═══ DATA PROVIDED

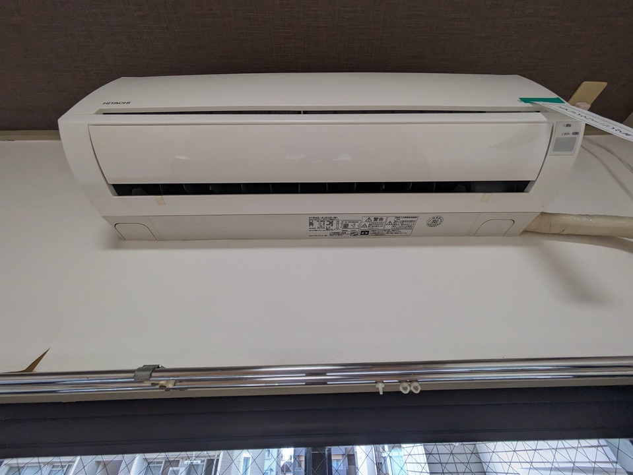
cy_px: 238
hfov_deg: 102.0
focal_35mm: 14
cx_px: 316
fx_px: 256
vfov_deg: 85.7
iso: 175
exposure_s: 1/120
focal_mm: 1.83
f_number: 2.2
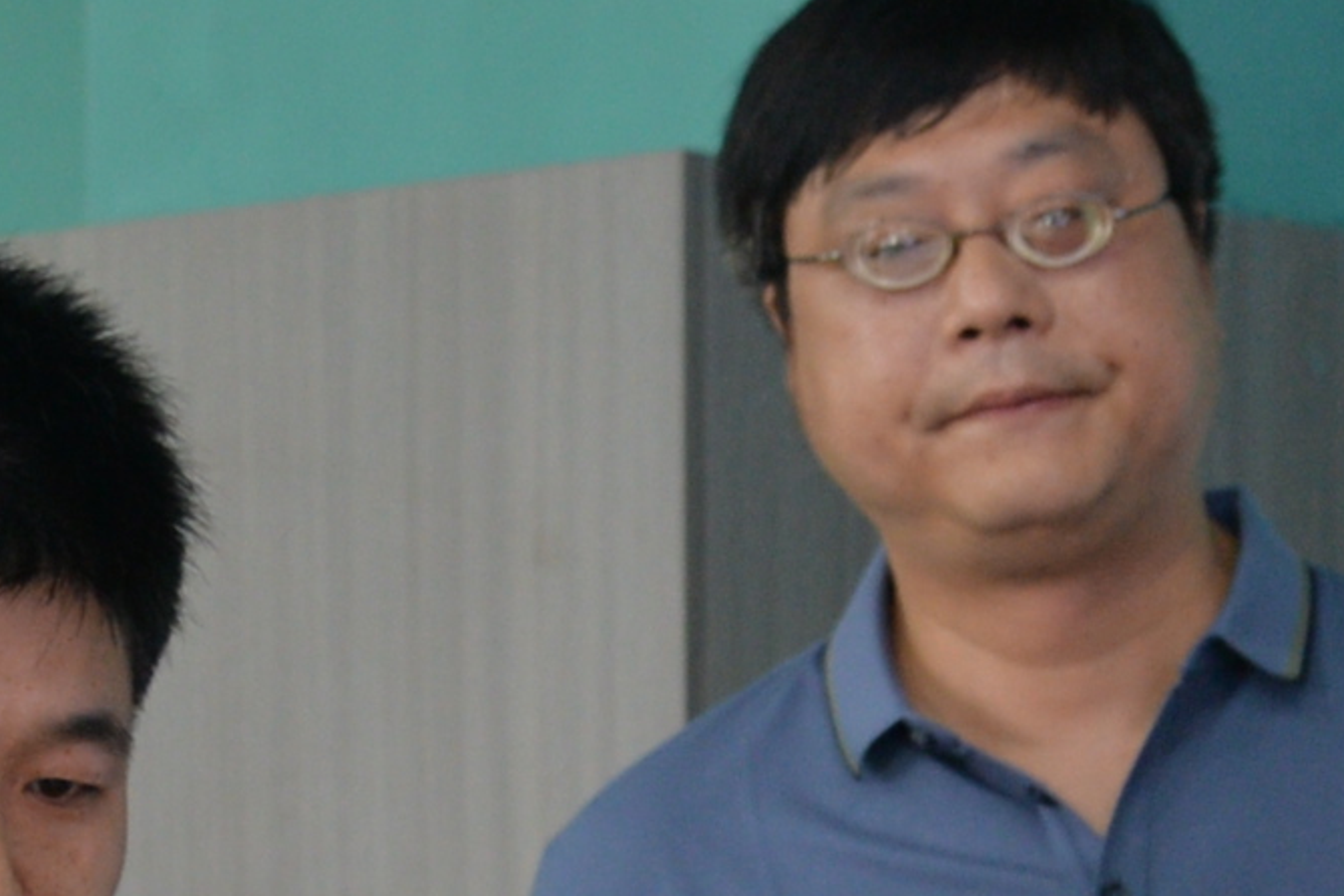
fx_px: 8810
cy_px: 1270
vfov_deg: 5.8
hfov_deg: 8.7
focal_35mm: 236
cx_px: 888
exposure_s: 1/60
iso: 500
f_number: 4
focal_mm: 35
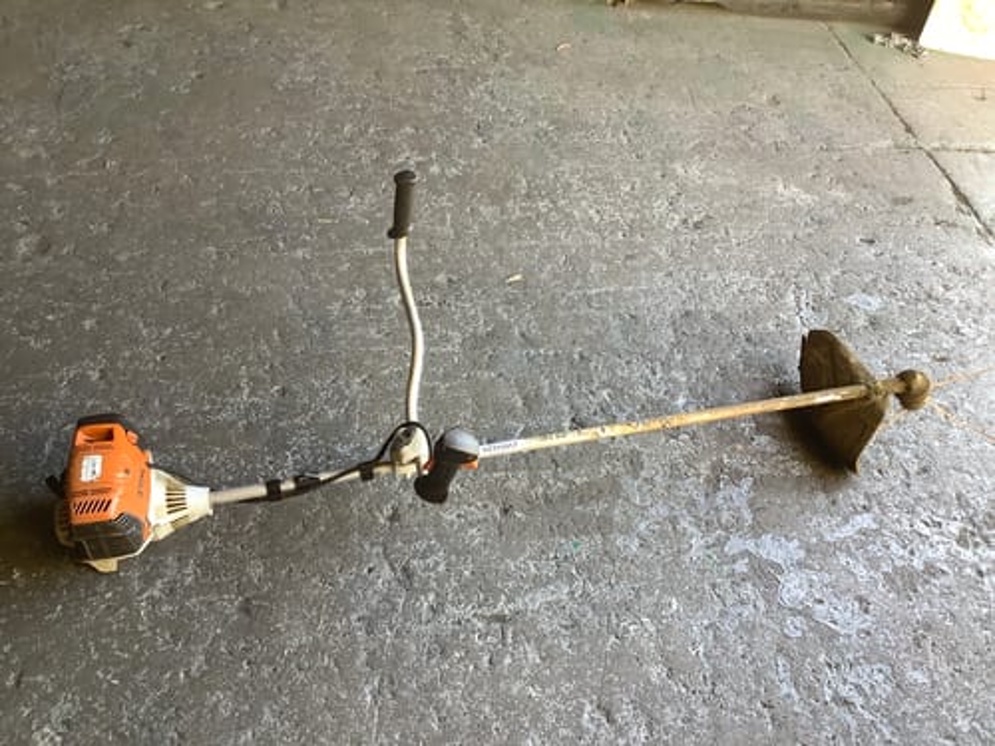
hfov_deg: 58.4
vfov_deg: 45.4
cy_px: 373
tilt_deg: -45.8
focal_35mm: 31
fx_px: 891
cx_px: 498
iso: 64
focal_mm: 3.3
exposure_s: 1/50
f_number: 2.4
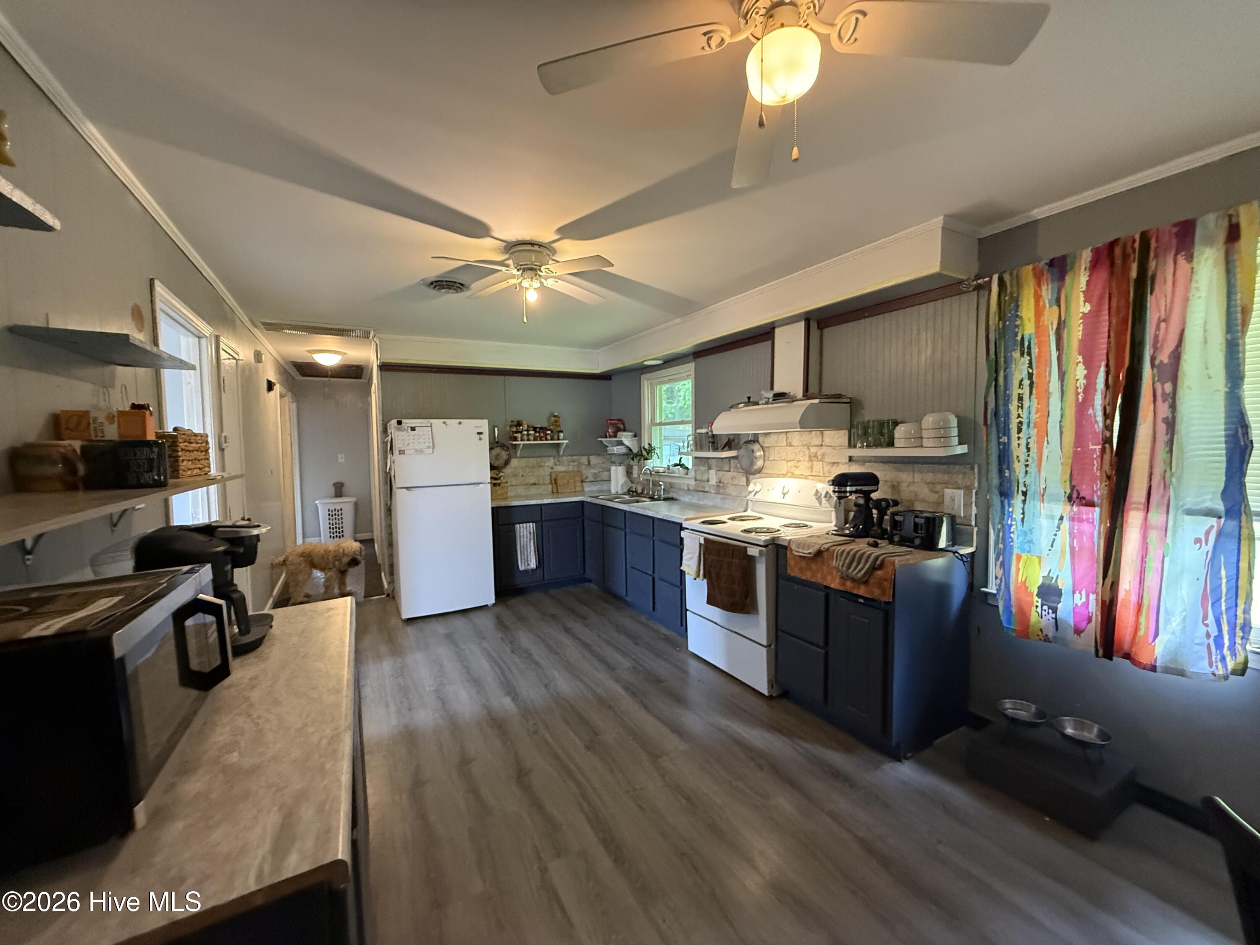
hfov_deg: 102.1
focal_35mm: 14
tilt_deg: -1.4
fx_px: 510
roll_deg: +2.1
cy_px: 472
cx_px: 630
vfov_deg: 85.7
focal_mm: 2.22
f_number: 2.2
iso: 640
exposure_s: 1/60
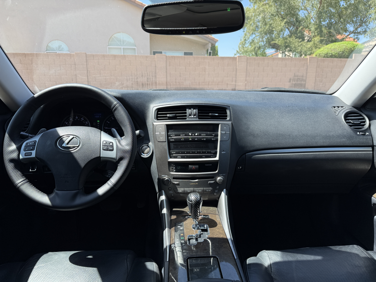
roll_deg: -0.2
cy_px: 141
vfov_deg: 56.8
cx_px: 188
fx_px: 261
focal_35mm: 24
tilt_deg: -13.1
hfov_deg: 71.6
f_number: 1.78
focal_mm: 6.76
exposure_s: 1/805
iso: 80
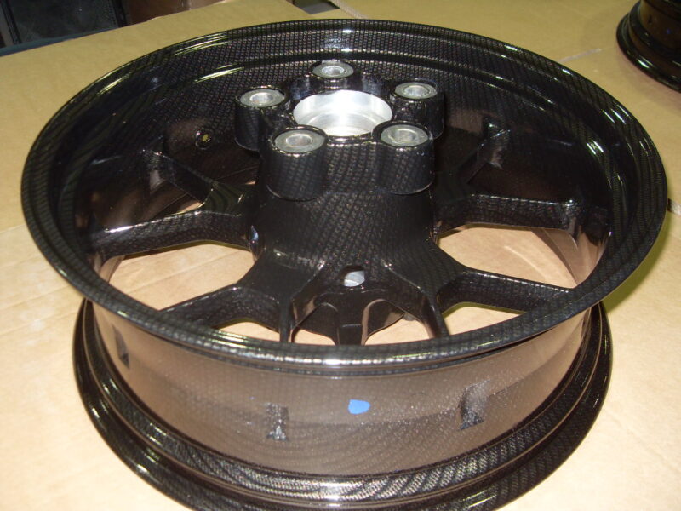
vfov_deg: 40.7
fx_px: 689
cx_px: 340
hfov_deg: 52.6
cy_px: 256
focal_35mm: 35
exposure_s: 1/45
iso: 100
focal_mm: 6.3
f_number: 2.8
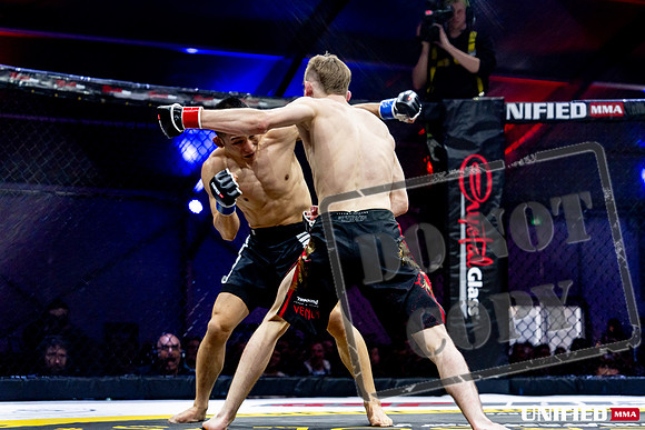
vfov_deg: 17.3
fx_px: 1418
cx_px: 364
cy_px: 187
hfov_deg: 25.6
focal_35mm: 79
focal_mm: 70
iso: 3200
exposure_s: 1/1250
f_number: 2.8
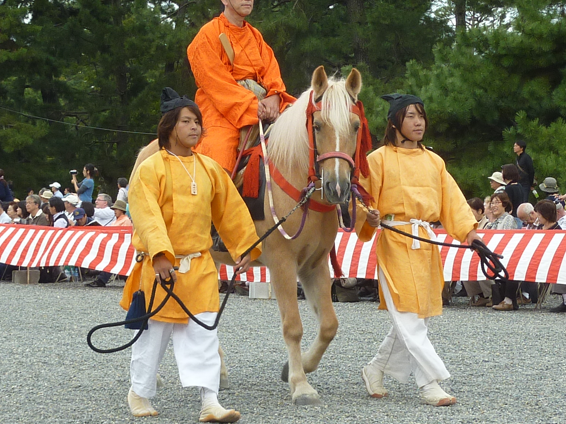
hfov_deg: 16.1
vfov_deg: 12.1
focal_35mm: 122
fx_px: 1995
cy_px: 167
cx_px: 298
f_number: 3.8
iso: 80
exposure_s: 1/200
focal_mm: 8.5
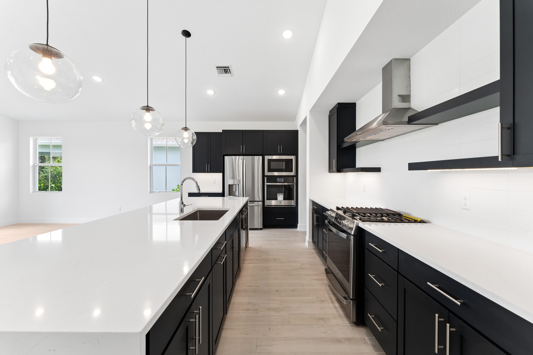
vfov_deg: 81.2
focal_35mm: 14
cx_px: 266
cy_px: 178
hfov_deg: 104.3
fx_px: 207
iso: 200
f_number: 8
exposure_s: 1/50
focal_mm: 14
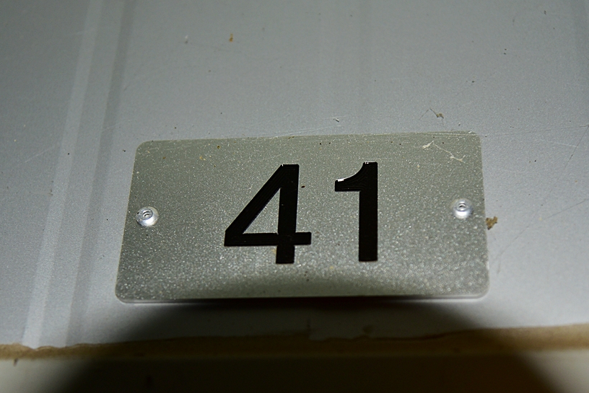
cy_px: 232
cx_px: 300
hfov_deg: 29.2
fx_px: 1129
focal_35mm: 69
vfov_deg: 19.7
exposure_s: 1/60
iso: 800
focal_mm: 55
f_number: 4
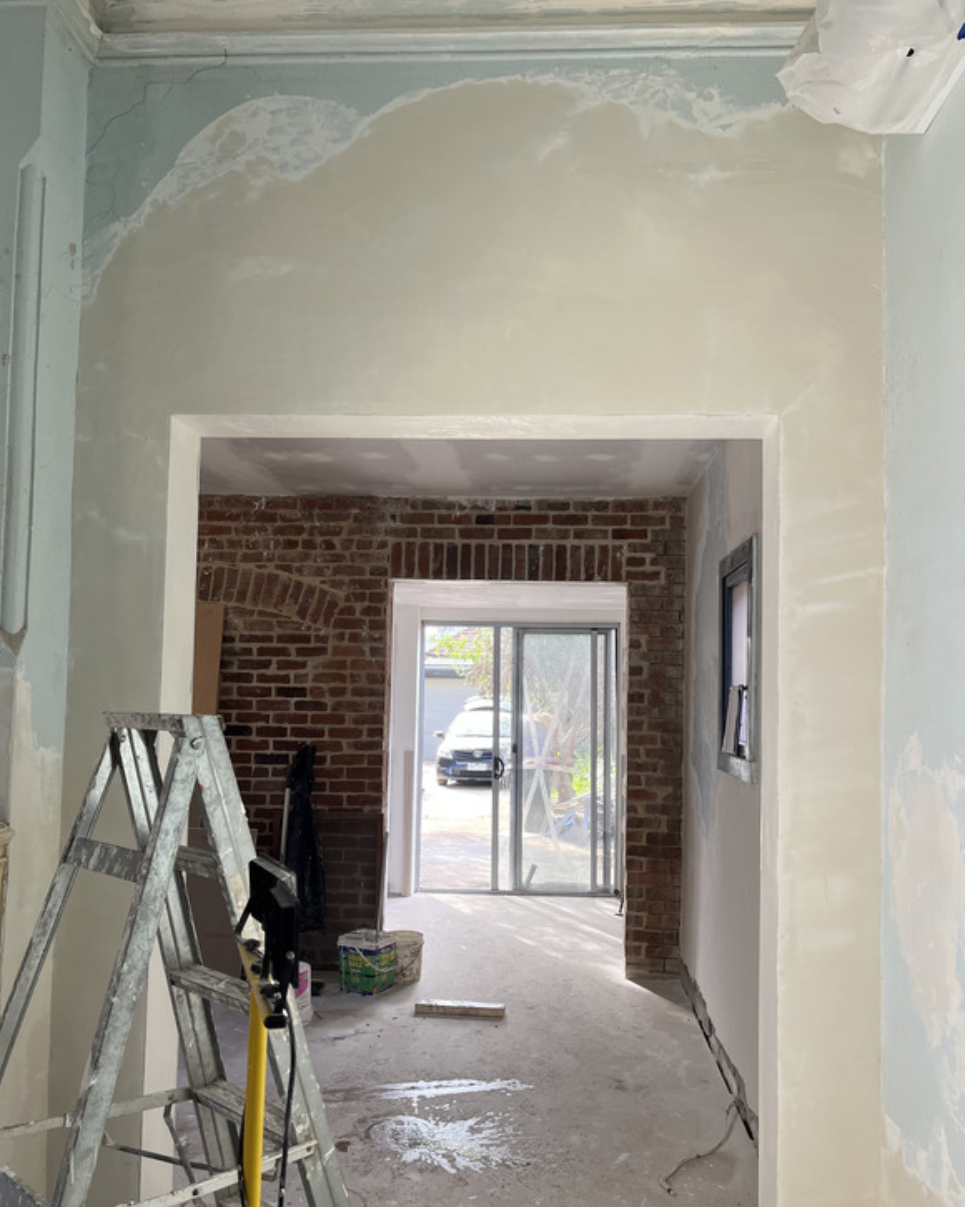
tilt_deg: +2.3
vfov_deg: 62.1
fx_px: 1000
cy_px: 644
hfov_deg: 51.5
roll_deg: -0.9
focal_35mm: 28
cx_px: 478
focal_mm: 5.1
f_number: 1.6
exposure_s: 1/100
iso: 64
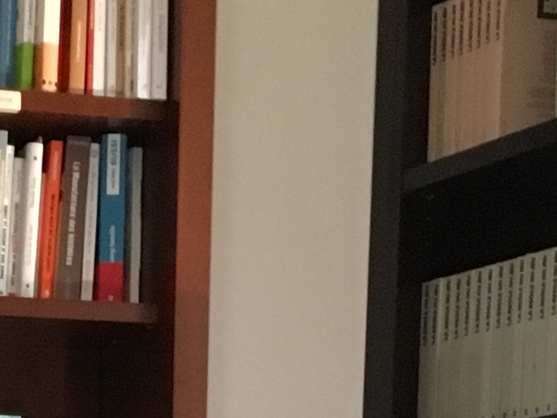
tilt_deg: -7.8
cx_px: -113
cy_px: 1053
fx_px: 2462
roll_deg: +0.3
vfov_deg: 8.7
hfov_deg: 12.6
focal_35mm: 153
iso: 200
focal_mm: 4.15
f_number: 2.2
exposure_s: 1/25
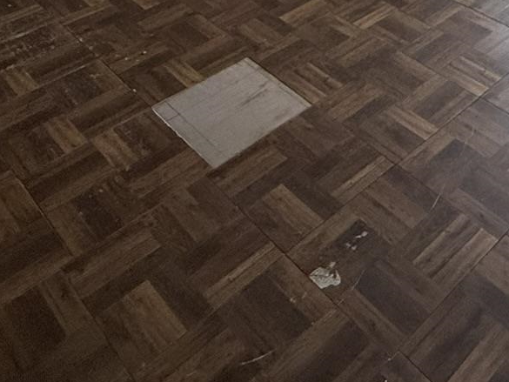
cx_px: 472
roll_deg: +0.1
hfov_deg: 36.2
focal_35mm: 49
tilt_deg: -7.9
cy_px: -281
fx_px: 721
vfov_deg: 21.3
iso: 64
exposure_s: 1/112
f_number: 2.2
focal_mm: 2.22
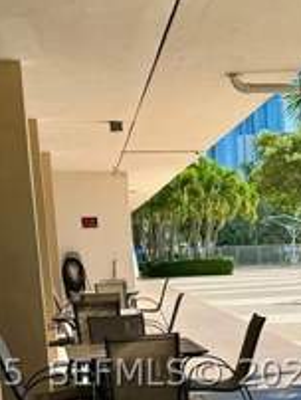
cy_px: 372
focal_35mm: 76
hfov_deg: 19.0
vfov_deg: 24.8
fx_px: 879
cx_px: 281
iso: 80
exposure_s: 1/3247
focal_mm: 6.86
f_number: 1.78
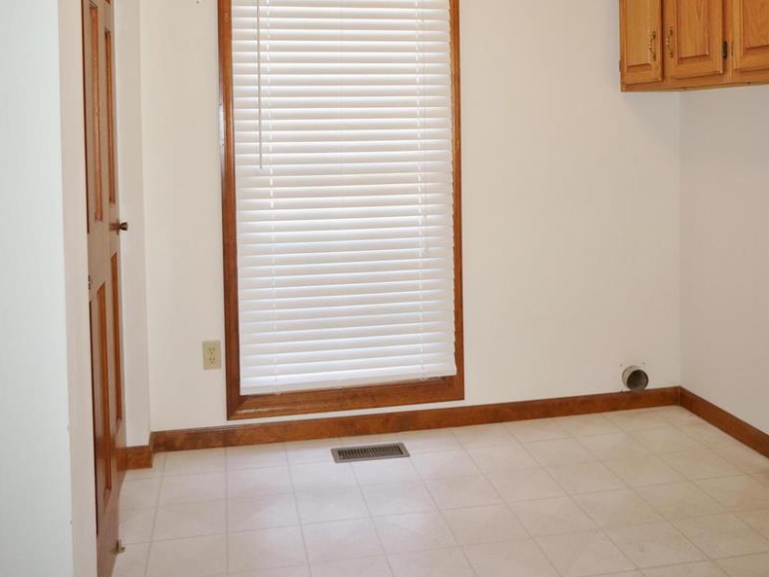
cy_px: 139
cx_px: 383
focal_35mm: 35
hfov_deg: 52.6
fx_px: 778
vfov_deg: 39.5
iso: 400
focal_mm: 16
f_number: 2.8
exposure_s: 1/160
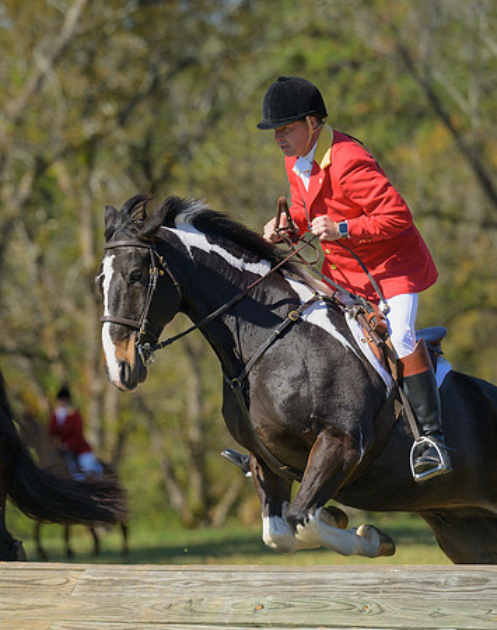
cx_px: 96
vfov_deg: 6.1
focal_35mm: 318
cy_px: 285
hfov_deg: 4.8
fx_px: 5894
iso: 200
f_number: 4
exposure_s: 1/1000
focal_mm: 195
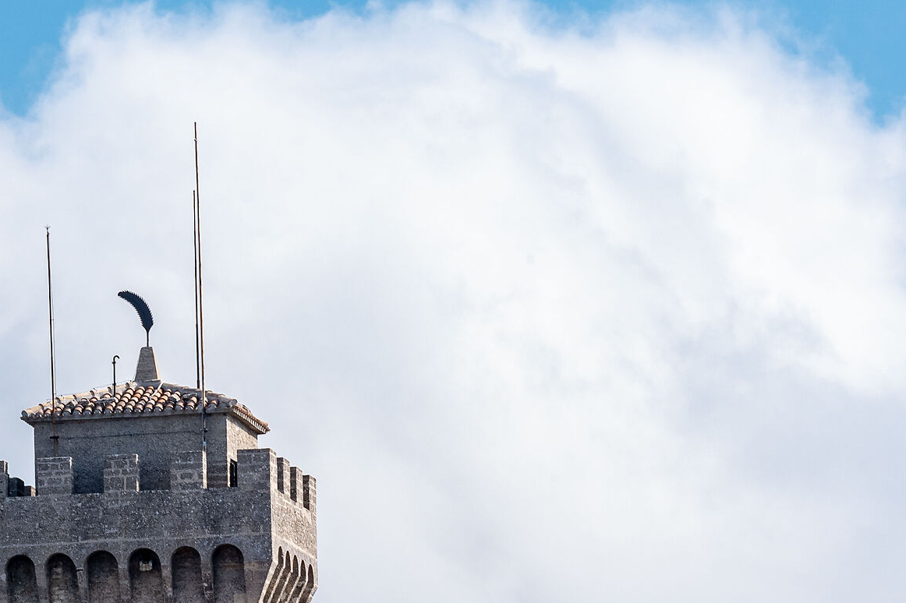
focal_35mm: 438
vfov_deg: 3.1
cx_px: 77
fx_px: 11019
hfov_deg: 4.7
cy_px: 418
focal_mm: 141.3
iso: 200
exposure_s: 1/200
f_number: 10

══════

> [WORK REQUIRED]
The answer must be the lines of the entries above, written out exactly from the first through the one with "focal_mm: 6.76", and no pictures.

> [TASK ANSWER]
cy_px: 238
hfov_deg: 102.0
focal_35mm: 14
cx_px: 316
fx_px: 256
vfov_deg: 85.7
iso: 175
exposure_s: 1/120
focal_mm: 1.83
f_number: 2.2
fx_px: 8810
cy_px: 1270
vfov_deg: 5.8
hfov_deg: 8.7
focal_35mm: 236
cx_px: 888
exposure_s: 1/60
iso: 500
f_number: 4
focal_mm: 35
hfov_deg: 58.4
vfov_deg: 45.4
cy_px: 373
tilt_deg: -45.8
focal_35mm: 31
fx_px: 891
cx_px: 498
iso: 64
focal_mm: 3.3
exposure_s: 1/50
f_number: 2.4
hfov_deg: 102.1
focal_35mm: 14
tilt_deg: -1.4
fx_px: 510
roll_deg: +2.1
cy_px: 472
cx_px: 630
vfov_deg: 85.7
focal_mm: 2.22
f_number: 2.2
iso: 640
exposure_s: 1/60
roll_deg: -0.2
cy_px: 141
vfov_deg: 56.8
cx_px: 188
fx_px: 261
focal_35mm: 24
tilt_deg: -13.1
hfov_deg: 71.6
f_number: 1.78
focal_mm: 6.76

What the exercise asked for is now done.